Object tracking records
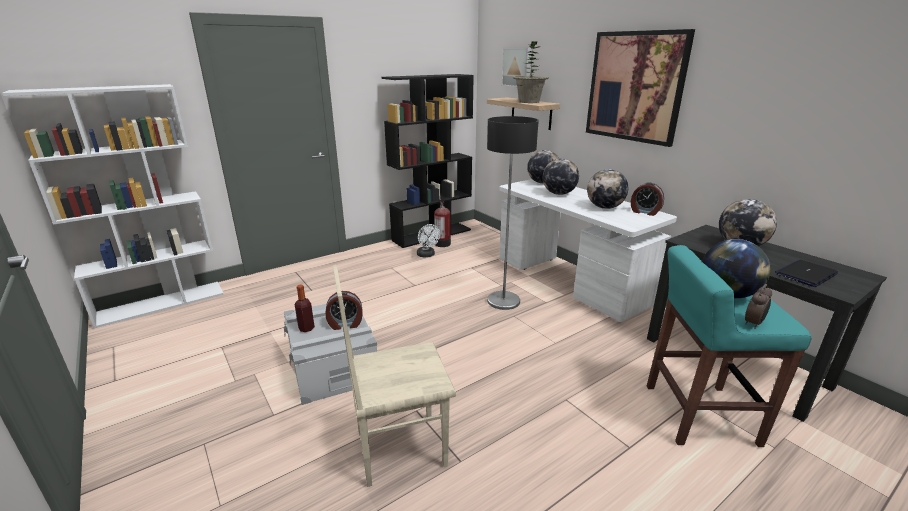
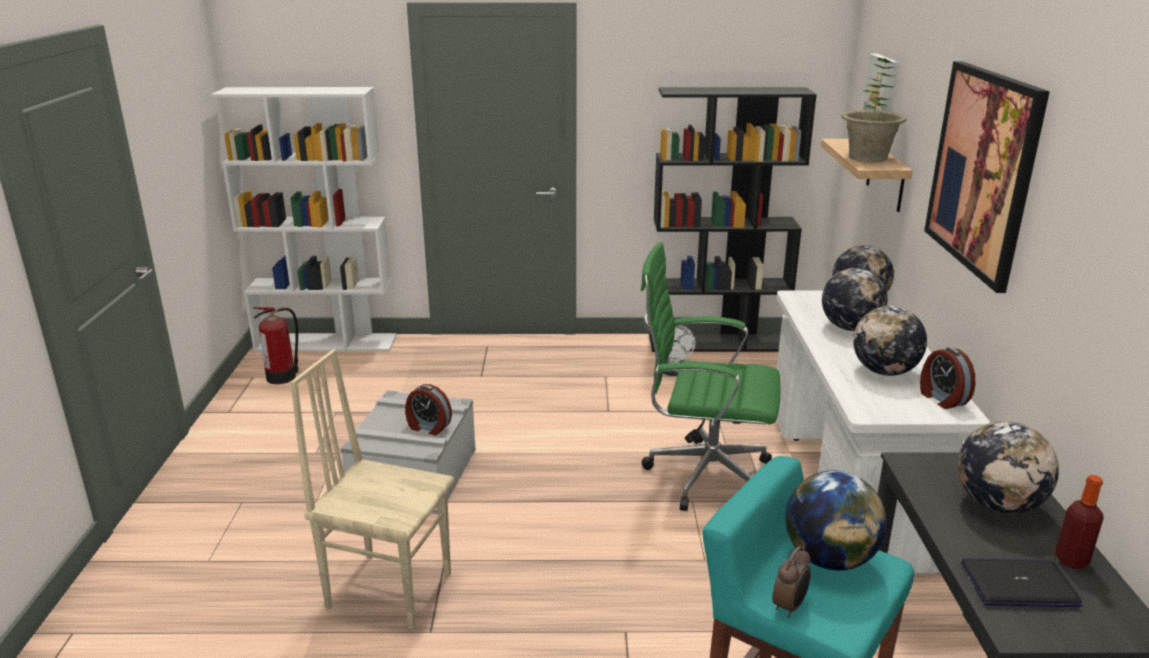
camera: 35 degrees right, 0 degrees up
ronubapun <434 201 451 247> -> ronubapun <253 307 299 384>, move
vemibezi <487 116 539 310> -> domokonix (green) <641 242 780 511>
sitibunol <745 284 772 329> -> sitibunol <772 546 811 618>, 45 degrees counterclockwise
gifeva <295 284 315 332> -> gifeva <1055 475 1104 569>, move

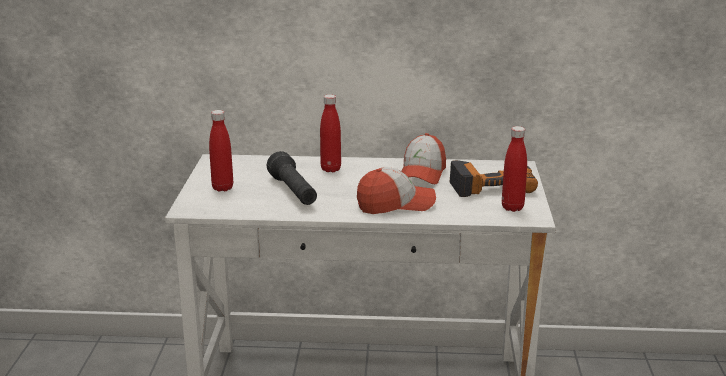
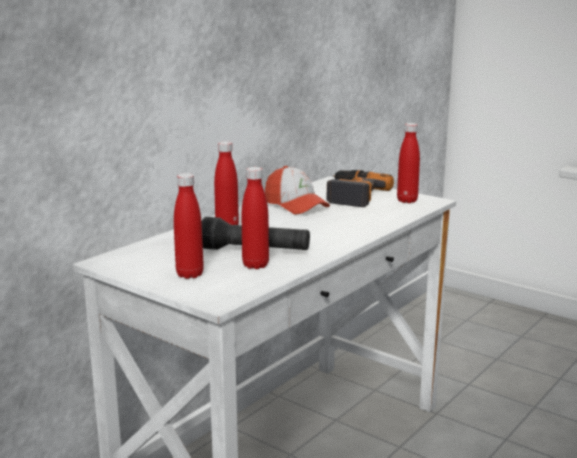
camera: 55 degrees left, 5 degrees down
none -> gifeva (red) <242 167 269 269>
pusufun <357 167 436 214> -> none

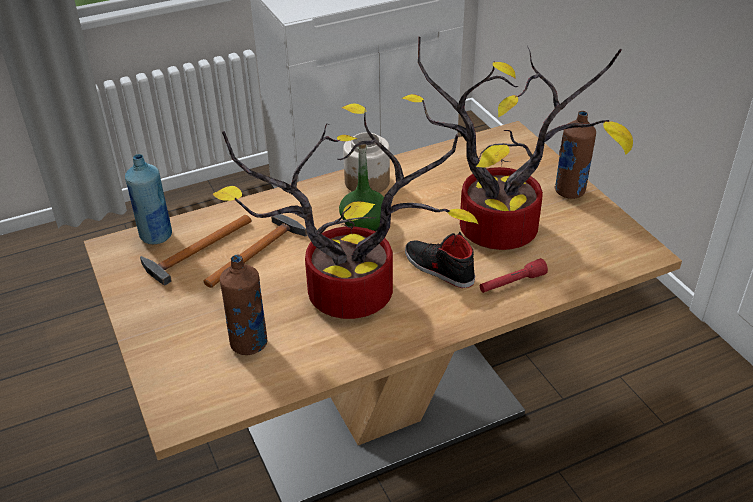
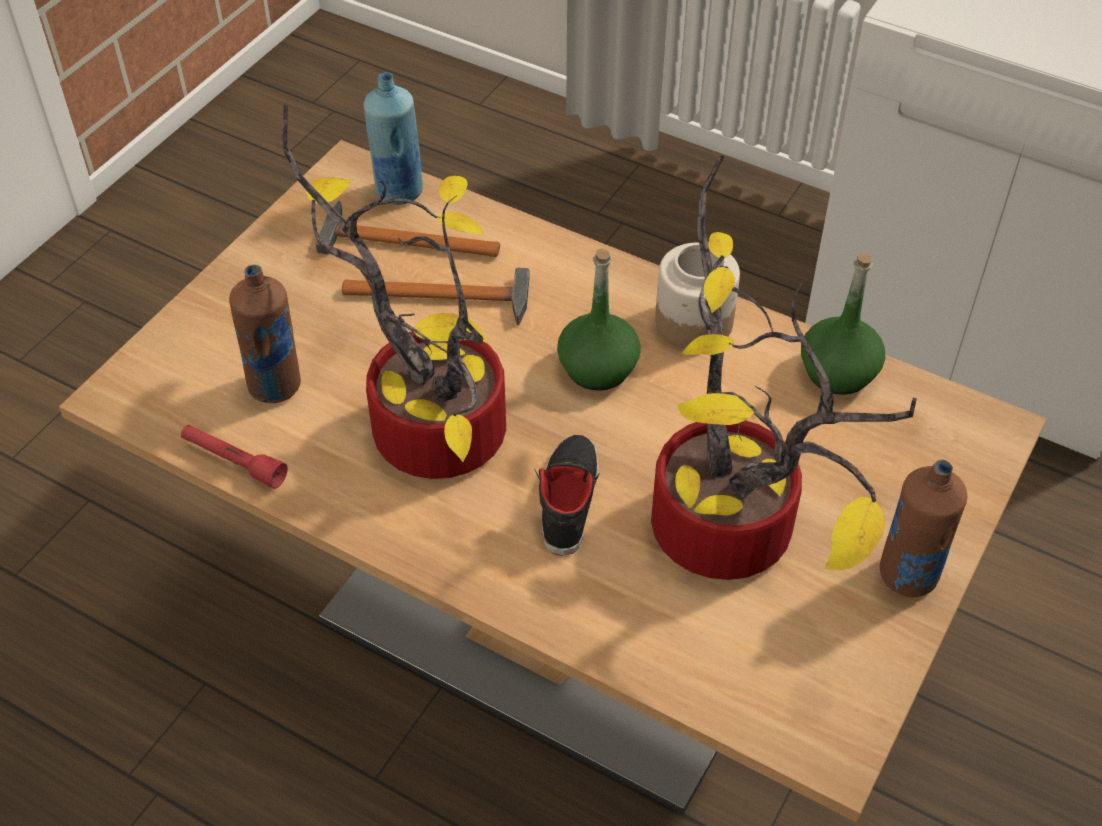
camera: 55 degrees right, 10 degrees up
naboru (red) <480 258 548 293> -> naboru (red) <181 425 288 489>, move
none -> gifeva (green) <801 253 885 395>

→ **WORK INSTRUCTION**
Skipping any pictures, copy the line that holds "ronubapun <434 201" and each line after it through the last line of the records, unchanged, and no other lines.

→ **ANSWER TO THIS EXERCISE**
ronubapun <434 201 451 247> -> ronubapun <253 307 299 384>, move
vemibezi <487 116 539 310> -> domokonix (green) <641 242 780 511>
sitibunol <745 284 772 329> -> sitibunol <772 546 811 618>, 45 degrees counterclockwise
gifeva <295 284 315 332> -> gifeva <1055 475 1104 569>, move

camera: 55 degrees left, 5 degrees down
none -> gifeva (red) <242 167 269 269>
pusufun <357 167 436 214> -> none

camera: 55 degrees right, 10 degrees up
naboru (red) <480 258 548 293> -> naboru (red) <181 425 288 489>, move
none -> gifeva (green) <801 253 885 395>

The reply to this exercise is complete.